*** Opening of GIVEN DATA ***

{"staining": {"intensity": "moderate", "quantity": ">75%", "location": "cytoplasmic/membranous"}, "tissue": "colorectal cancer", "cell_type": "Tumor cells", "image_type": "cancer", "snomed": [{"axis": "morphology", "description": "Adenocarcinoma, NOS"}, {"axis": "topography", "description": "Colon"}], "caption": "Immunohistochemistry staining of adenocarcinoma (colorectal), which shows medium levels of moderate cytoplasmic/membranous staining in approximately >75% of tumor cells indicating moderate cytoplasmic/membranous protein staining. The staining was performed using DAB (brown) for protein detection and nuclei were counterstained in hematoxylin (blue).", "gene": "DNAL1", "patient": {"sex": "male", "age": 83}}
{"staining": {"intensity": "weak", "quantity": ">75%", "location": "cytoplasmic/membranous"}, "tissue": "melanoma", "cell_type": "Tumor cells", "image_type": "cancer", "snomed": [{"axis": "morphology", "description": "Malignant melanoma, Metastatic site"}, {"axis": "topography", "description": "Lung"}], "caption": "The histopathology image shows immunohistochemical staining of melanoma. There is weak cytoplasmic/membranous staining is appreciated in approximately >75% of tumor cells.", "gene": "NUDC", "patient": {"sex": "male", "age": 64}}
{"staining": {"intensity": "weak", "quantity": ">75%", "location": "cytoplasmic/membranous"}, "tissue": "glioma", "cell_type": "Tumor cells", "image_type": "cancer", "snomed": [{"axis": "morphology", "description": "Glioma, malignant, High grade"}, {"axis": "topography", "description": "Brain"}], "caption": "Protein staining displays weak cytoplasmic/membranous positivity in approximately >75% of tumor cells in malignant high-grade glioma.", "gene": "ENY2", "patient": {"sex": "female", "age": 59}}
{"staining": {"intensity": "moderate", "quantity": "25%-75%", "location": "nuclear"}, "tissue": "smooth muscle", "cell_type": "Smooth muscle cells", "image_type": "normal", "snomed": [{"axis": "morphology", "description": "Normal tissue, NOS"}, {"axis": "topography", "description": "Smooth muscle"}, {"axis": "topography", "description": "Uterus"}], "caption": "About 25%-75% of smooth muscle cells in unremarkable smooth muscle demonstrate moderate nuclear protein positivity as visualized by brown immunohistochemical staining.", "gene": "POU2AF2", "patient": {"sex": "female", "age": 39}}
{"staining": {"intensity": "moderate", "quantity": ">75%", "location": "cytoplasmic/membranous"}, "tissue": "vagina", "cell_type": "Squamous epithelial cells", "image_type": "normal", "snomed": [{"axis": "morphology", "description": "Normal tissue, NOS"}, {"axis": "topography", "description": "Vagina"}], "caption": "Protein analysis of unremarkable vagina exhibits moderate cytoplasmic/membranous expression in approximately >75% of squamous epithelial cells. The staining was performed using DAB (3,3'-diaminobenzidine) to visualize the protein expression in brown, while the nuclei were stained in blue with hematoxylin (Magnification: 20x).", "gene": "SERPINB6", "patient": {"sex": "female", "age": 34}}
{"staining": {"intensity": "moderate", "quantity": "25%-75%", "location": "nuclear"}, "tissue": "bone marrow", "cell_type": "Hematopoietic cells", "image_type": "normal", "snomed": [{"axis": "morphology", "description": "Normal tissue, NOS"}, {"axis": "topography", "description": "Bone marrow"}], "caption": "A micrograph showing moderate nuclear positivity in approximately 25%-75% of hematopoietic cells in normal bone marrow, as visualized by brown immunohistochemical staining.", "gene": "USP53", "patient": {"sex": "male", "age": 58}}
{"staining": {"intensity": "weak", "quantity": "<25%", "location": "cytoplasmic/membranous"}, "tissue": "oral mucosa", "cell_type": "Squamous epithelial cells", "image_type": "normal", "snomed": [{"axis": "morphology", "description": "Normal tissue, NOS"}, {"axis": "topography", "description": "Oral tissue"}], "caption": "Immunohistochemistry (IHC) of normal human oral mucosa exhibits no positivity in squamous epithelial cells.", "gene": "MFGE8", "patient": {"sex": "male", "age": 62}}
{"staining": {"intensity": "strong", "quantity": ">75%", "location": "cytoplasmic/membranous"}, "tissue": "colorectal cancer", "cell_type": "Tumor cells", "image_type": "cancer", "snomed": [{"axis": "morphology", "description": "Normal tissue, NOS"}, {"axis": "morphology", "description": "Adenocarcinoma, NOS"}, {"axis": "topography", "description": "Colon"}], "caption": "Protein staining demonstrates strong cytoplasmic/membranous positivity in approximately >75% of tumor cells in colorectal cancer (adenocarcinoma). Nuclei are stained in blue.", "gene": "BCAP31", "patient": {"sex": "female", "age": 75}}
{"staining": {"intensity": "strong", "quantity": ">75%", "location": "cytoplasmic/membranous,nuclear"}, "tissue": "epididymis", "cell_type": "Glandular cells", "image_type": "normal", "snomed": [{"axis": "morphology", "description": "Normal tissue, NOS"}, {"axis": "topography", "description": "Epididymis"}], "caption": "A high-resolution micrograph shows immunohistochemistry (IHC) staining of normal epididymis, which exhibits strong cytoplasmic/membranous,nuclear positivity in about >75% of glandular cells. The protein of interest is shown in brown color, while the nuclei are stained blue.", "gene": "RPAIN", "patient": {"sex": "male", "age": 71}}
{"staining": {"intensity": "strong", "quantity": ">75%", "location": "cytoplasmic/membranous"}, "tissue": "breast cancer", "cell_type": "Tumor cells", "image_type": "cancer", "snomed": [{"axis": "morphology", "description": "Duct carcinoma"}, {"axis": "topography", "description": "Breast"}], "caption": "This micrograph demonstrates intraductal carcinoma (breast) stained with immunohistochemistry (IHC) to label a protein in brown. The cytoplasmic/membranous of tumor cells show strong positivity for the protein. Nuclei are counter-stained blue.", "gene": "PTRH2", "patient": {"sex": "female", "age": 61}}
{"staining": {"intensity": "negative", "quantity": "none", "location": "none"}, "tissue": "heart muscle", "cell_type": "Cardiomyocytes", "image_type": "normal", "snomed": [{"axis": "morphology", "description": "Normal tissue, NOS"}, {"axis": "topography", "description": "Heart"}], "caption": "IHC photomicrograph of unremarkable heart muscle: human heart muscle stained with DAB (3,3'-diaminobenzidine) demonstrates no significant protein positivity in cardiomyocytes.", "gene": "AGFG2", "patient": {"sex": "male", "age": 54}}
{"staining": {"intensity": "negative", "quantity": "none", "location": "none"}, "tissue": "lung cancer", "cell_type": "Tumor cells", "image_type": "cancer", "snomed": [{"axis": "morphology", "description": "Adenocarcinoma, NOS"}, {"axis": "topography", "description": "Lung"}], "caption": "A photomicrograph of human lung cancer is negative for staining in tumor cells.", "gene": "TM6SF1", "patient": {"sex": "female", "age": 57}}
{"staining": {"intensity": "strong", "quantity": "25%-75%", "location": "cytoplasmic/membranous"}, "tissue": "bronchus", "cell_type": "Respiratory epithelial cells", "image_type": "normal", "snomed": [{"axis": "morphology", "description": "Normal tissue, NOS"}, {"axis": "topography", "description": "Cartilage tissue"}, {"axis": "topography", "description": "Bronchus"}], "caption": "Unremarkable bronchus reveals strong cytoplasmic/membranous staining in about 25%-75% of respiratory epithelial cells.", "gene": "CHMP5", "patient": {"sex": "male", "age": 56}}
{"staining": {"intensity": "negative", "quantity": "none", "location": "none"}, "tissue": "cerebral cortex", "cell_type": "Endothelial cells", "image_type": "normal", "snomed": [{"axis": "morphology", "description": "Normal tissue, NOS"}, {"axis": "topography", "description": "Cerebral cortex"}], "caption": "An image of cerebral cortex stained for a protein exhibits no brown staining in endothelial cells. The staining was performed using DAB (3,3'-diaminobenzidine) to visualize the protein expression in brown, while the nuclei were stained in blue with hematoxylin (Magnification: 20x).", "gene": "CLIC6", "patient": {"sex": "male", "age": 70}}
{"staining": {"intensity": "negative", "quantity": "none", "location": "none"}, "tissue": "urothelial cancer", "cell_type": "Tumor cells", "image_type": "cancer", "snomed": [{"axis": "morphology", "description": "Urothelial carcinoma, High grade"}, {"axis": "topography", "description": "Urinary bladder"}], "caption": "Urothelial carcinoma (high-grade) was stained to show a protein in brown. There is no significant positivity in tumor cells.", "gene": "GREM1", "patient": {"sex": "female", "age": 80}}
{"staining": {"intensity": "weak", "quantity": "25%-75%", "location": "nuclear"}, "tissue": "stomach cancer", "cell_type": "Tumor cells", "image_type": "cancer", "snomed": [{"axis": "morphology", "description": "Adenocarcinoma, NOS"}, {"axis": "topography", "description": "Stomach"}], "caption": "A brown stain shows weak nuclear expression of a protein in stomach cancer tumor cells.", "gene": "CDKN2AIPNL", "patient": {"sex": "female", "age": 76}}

*** Close of GIVEN DATA ***

# YOUR GOAL
Filter the data above by the word "significant" and copy every line that matches.

# PROBLEM SOLUTION
{"staining": {"intensity": "negative", "quantity": "none", "location": "none"}, "tissue": "heart muscle", "cell_type": "Cardiomyocytes", "image_type": "normal", "snomed": [{"axis": "morphology", "description": "Normal tissue, NOS"}, {"axis": "topography", "description": "Heart"}], "caption": "IHC photomicrograph of unremarkable heart muscle: human heart muscle stained with DAB (3,3'-diaminobenzidine) demonstrates no significant protein positivity in cardiomyocytes.", "gene": "AGFG2", "patient": {"sex": "male", "age": 54}}
{"staining": {"intensity": "negative", "quantity": "none", "location": "none"}, "tissue": "urothelial cancer", "cell_type": "Tumor cells", "image_type": "cancer", "snomed": [{"axis": "morphology", "description": "Urothelial carcinoma, High grade"}, {"axis": "topography", "description": "Urinary bladder"}], "caption": "Urothelial carcinoma (high-grade) was stained to show a protein in brown. There is no significant positivity in tumor cells.", "gene": "GREM1", "patient": {"sex": "female", "age": 80}}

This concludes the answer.